INSTRUCTIONS TO FOLLOW
The data that follows is to be copied exactly, with each image removed.
[RECORDS Boundary: Start]
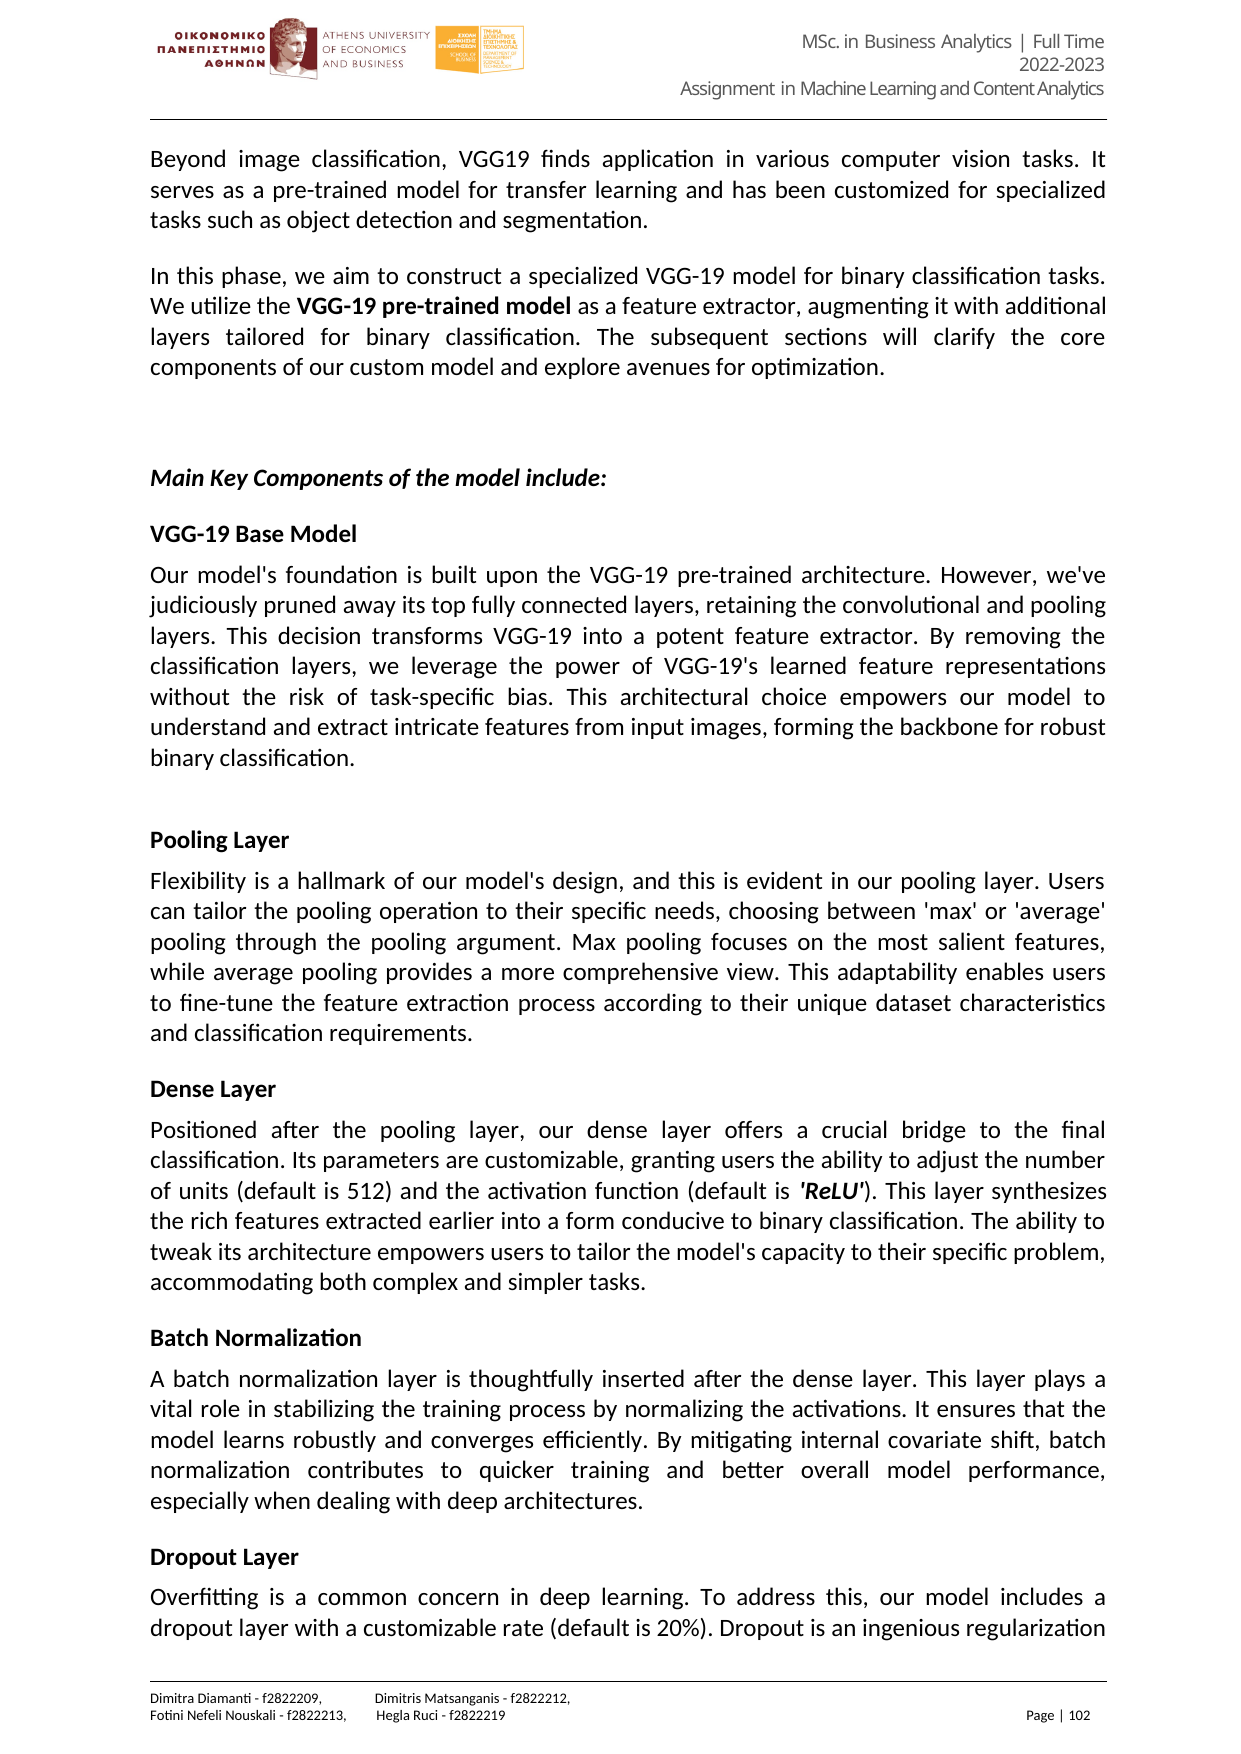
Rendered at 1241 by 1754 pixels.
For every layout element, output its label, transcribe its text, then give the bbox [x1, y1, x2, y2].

text A batch normalization layer is thoughtfully inserted after the dense layer. This layer plays a vital role in stabilizing the training process by normalizing the activations. It ensures that the model learns robustly and converges efficiently. By mitigating internal covariate shift, batch normalization contributes to quicker training and better overall model performance, especially when dealing with deep architectures. [150, 1363, 1107, 1516]
text Flexibility is a hallmark of our model's design, and this is evident in our pooling layer. Users can tailor the pooling operation to their specific needs, choosing between 'max' or 'average' pooling through the pooling argument. Max pooling focuses on the most salient features, while average pooling provides a more comprehensive view. This adaptability enables users to fine-tune the feature extraction process according to their unique dataset characteristics and classification requirements. [150, 865, 1107, 1048]
picture [151, 17, 526, 82]
text Batch Normalization [150, 1322, 1107, 1353]
text Positioned after the pooling layer, our dense layer offers a crucial bridge to the final classification. Its parameters are customizable, granting users the ability to adjust the number of units (default is 512) and the activation function (default is 'ReLU'). This layer synthesizes the rich features extracted earlier into a form conducive to binary classification. The ability to tweak its architecture empowers users to tailor the model's capacity to their specific problem, accommodating both complex and simpler tasks. [150, 1114, 1107, 1297]
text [150, 1582, 1107, 1643]
text Dropout Layer [150, 1541, 1107, 1571]
text Beyond image classification, VGG19 finds application in various computer vision tasks. It serves as a pre-trained model for transfer learning and has been customized for specialized tasks such as object detection and segmentation. [150, 143, 1107, 235]
text Our model's foundation is built upon the VGG-19 pre-trained architecture. However, we've judiciously pruned away its top fully connected layers, retaining the convolutional and pooling layers. This decision transforms VGG-19 into a potent feature extractor. By removing the classification layers, we leverage the power of VGG-19's learned feature representations without the risk of task-specific bias. This architectural choice empowers our model to understand and extract intricate features from input images, forming the backbone for robust binary classification. [150, 559, 1107, 773]
text Main Key Components of the model include: [150, 462, 1107, 493]
text In this phase, we aim to construct a specialized VGG-19 model for binary classification tasks. We utilize the VGG-19 pre-trained model as a feature extractor, augmenting it with additional layers tailored for binary classification. The subsequent sections will clarify the core components of our custom model and explore avenues for optimization. [150, 260, 1107, 382]
text Dense Layer [150, 1073, 1107, 1103]
text VGG-19 Base Model [150, 518, 1107, 548]
text Pooling Layer [150, 824, 1107, 854]
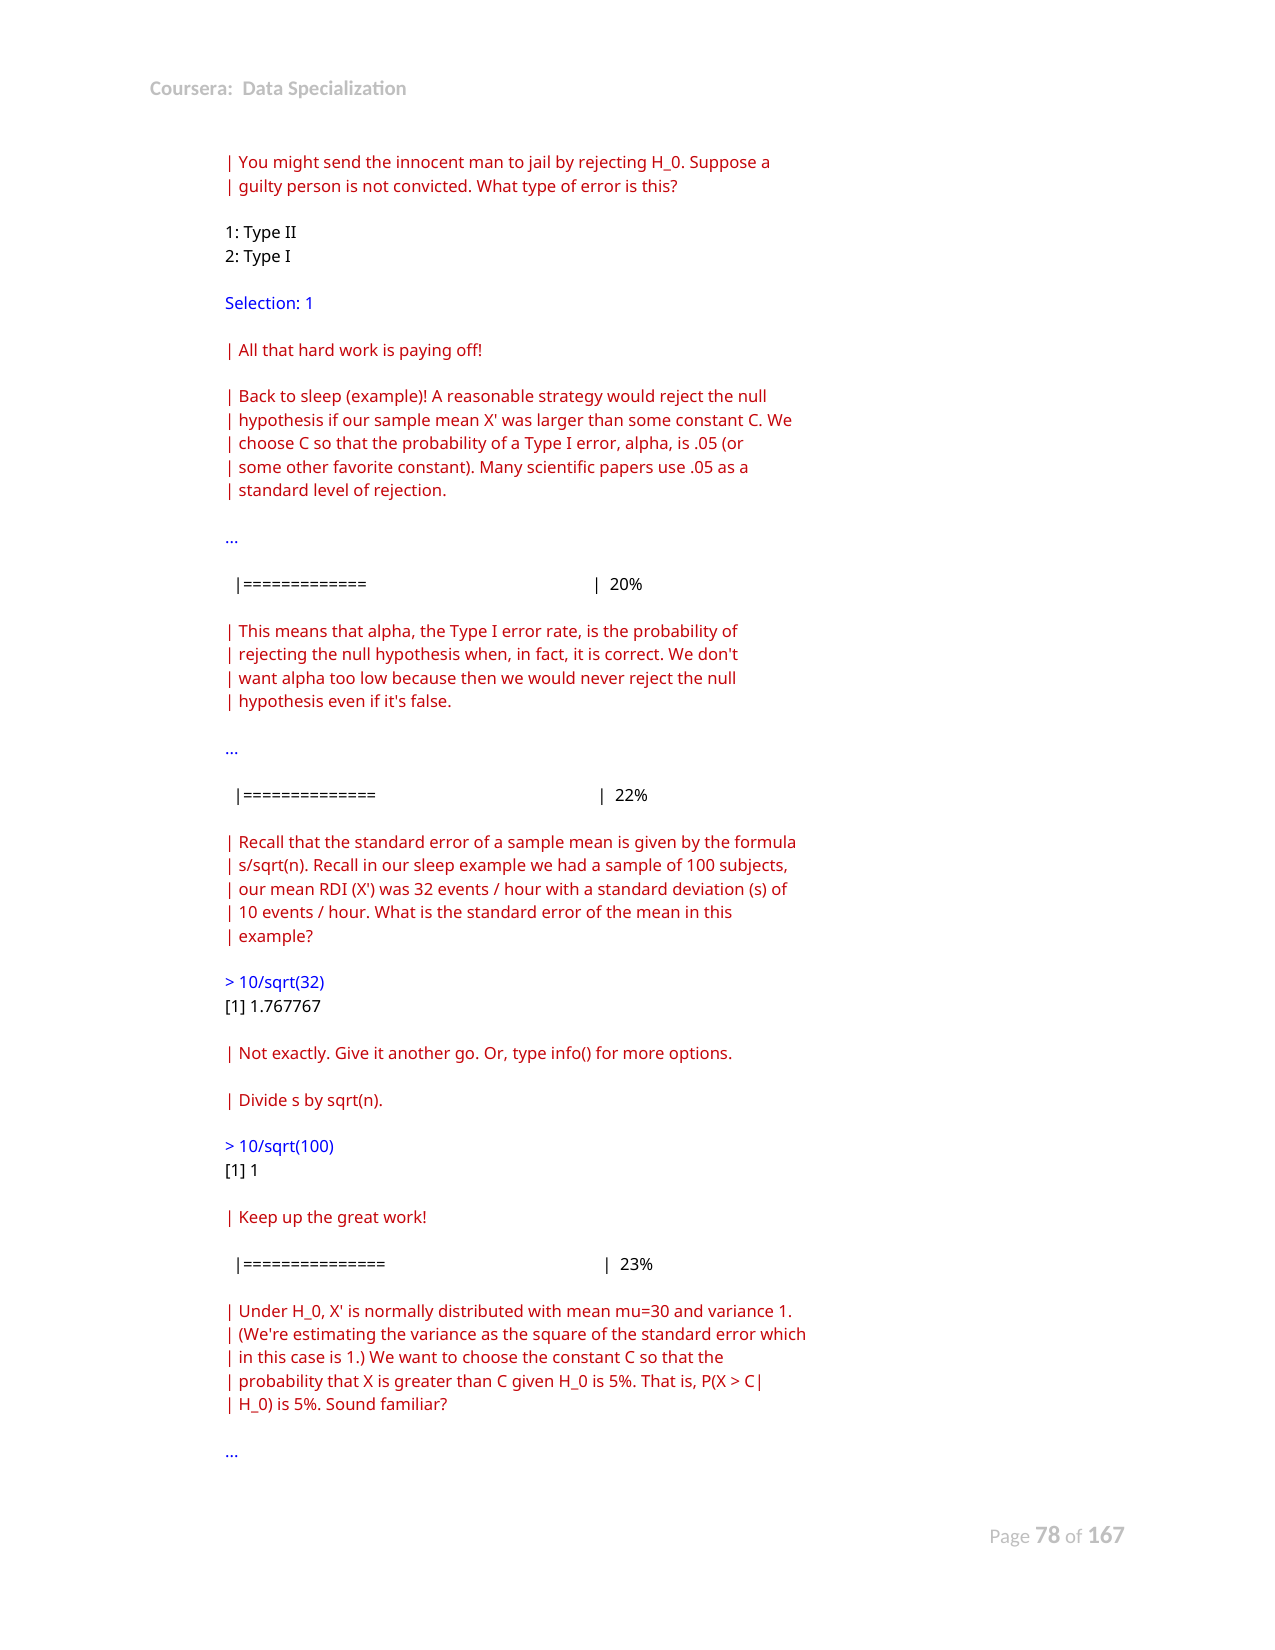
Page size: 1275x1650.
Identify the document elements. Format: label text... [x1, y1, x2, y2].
[RECORDS Boundary: End]
TASK SOLUTION
Rendered at 1241 by 1754 pixels.
For every layout element, output its label, transcribe its text, then give the bbox [x1, y1, x2, y2].

text A batch normalization layer is thoughtfully inserted after the dense layer. This layer plays a vital role in stabilizing the training process by normalizing the activations. It ensures that the model learns robustly and converges efficiently. By mitigating internal covariate shift, batch normalization contributes to quicker training and better overall model performance, especially when dealing with deep architectures. [150, 1363, 1107, 1516]
text Flexibility is a hallmark of our model's design, and this is evident in our pooling layer. Users can tailor the pooling operation to their specific needs, choosing between 'max' or 'average' pooling through the pooling argument. Max pooling focuses on the most salient features, while average pooling provides a more comprehensive view. This adaptability enables users to fine-tune the feature extraction process according to their unique dataset characteristics and classification requirements. [150, 865, 1107, 1048]
picture [151, 17, 526, 82]
text Batch Normalization [150, 1322, 1107, 1353]
text Positioned after the pooling layer, our dense layer offers a crucial bridge to the final classification. Its parameters are customizable, granting users the ability to adjust the number of units (default is 512) and the activation function (default is 'ReLU'). This layer synthesizes the rich features extracted earlier into a form conducive to binary classification. The ability to tweak its architecture empowers users to tailor the model's capacity to their specific problem, accommodating both complex and simpler tasks. [150, 1114, 1107, 1297]
text [150, 1582, 1107, 1643]
text Dropout Layer [150, 1541, 1107, 1571]
text Beyond image classification, VGG19 finds application in various computer vision tasks. It serves as a pre-trained model for transfer learning and has been customized for specialized tasks such as object detection and segmentation. [150, 143, 1107, 235]
text Our model's foundation is built upon the VGG-19 pre-trained architecture. However, we've judiciously pruned away its top fully connected layers, retaining the convolutional and pooling layers. This decision transforms VGG-19 into a potent feature extractor. By removing the classification layers, we leverage the power of VGG-19's learned feature representations without the risk of task-specific bias. This architectural choice empowers our model to understand and extract intricate features from input images, forming the backbone for robust binary classification. [150, 559, 1107, 773]
text Main Key Components of the model include: [150, 462, 1107, 493]
text In this phase, we aim to construct a specialized VGG-19 model for binary classification tasks. We utilize the VGG-19 pre-trained model as a feature extractor, augmenting it with additional layers tailored for binary classification. The subsequent sections will clarify the core components of our custom model and explore avenues for optimization. [150, 260, 1107, 382]
text Dense Layer [150, 1073, 1107, 1103]
text VGG-19 Base Model [150, 518, 1107, 548]
text Pooling Layer [150, 824, 1107, 854]
Page size: 1275x1650.
Identify the document elements. Format: label text... [x1, y1, x2, y2].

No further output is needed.